## Install sdk

In [0]:
## Setup Requirements
%pip install --upgrade databricks-sdk

In [None]:
dbutils.library.restartPython()

## Install pgbench

In [None]:
%sh
apt-get update && apt-get install -y wget gnupg lsb-release
sh -c 'echo "deb http://apt.postgresql.org/pub/repos/apt $(lsb_release -cs)-pgdg main" \
    > /etc/apt/sources.list.d/pgdg.list'
wget --quiet -O - https://www.postgresql.org/media/keys/ACCC4CF8.asc | apt-key add -
apt-get update
apt-get install -y postgresql-client-15

In [0]:
%sh
apt-get install -y postgresql-contrib-15

In [0]:
%sh
pgbench --version

## Python wrapper pgbench with multi queries

In [0]:
import os, subprocess, re, glob, numpy as np
from databricks.sdk import WorkspaceClient
import uuid, shutil as _shutil

# -------------------------
# 1) Connection env
# -------------------------
w = WorkspaceClient()
instance = w.database.get_database_instance(name="ak-lakebase-accelerator-instance")
cred = w.database.generate_database_credential(request_id=str(uuid.uuid4()),
                                               instance_names=["ak-lakebase-accelerator-instance"])

env = os.environ.copy()
env.update({
    "PGHOST": instance.read_write_dns,
    "PGPORT": "5432",
    "PGDATABASE": "databricks_postgres",
    "PGUSER": w.current_user.me().user_name,
    "PGPASSWORD": cred.token,
    "PGSSLMODE": "require",
})

print("pgbench at:", _shutil.which("pgbench"))

# -------------------------
# 2) Write scripts locally
# -------------------------
workdir = "/databricks/driver/pgbench_mix"
os.makedirs(workdir, exist_ok=True)

point_path = os.path.join(workdir, "point.sql")
range_path = os.path.join(workdir, "range.sql")
agg_path   = os.path.join(workdir, "agg.sql")

with open(point_path, "w") as f:
    f.write(r"""
\set c_customer_sk random(0, 999)
SELECT *
FROM databricks_postgres.public.customer
WHERE c_customer_sk = :c_customer_sk;
""".strip() + "\n")

with open(range_path, "w") as f:
    f.write(r"""
\set c_current_hdemo_sk random(1, 700)
SELECT count(*)
FROM databricks_postgres.public.customer
WHERE c_current_hdemo_sk BETWEEN :c_current_hdemo_sk AND :c_current_hdemo_sk + 1000;
""".strip() + "\n")

with open(agg_path, "w") as f:
    f.write(r"""
SELECT c_preferred_cust_flag, count(*)
FROM databricks_postgres.public.customer
GROUP BY c_preferred_cust_flag;
""".strip() + "\n")

for p in (point_path, range_path, agg_path):
    assert os.path.exists(p), f"Missing script: {p}"

# -------------------------
# 3) Build pgbench command
#    (simulate weights 60/30/10)
# -------------------------
cmd = [
    "pgbench",
    "-n",
    "-c", "8",
    "-j", "8",
    "-T", "30",
    "-P", "5",
    "-M", "prepared",
    "-r",
    "-l",
]

# Simulate weights by repeating -f
weights = [(point_path, 60), (range_path, 30), (agg_path, 10)]
for path, wgt in weights:
    for _ in range(wgt):
        cmd.extend(["-f", path])

# -------------------------
# 4) Run & parse output
# -------------------------
res = subprocess.run(cmd, capture_output=True, text=True, env=env, cwd=workdir)
print("=== STDOUT ===\n", res.stdout)
print("=== STDERR ===\n", res.stderr)

if res.returncode != 0:
    raise SystemExit(f"pgbench failed (exit {res.returncode}).

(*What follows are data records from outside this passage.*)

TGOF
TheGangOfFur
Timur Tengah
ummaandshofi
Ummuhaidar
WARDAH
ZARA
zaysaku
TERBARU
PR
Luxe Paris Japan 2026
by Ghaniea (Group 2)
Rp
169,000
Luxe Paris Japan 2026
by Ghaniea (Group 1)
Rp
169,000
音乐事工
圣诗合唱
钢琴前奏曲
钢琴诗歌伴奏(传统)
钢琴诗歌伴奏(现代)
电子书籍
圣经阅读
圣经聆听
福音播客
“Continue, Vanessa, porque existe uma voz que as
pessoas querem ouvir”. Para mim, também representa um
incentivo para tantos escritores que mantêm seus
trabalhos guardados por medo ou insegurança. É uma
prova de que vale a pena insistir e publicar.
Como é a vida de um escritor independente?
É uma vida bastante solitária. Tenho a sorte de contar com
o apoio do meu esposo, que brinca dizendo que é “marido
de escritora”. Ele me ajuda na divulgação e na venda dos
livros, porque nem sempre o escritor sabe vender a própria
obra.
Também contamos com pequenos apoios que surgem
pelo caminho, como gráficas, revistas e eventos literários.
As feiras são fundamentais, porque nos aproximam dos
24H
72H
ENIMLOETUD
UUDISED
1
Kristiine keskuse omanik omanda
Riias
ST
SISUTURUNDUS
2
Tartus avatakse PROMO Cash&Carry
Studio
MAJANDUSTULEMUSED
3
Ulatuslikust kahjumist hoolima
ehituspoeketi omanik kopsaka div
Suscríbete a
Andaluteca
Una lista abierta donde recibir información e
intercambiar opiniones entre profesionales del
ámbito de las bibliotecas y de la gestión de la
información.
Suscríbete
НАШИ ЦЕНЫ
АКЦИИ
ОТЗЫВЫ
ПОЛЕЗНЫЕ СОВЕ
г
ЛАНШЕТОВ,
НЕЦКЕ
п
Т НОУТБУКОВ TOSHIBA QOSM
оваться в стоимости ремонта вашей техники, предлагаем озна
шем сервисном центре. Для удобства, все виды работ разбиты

See STDERR above. Workdir: {workdir}")

m = re.search(r"tps\s*=\s*([\d\.]+)", res.stdout)
tps = float(m.group(1)) if m else None
print("TPS:", tps)

latencies = []
for path in glob.glob(os.path.join(workdir, "pgbench_log.*")):
    with open(path) as f:
        for line in f:
            parts = line.split()
            if parts:
                try:
                    latencies.append(float(parts[-1]))  # last col = latency ms
                except ValueError:
                    pass

if latencies:
    p50, p95, p99 = np.percentile(latencies, [50, 95, 99])
    print(f"p50/p95/p99 (ms): {p50:.3f} / {p95:.3f} / {p99:.3f}")
else:
    print("No pgbench_log.* found or no latencies parsed.")

print("Logs & scripts:", workdir)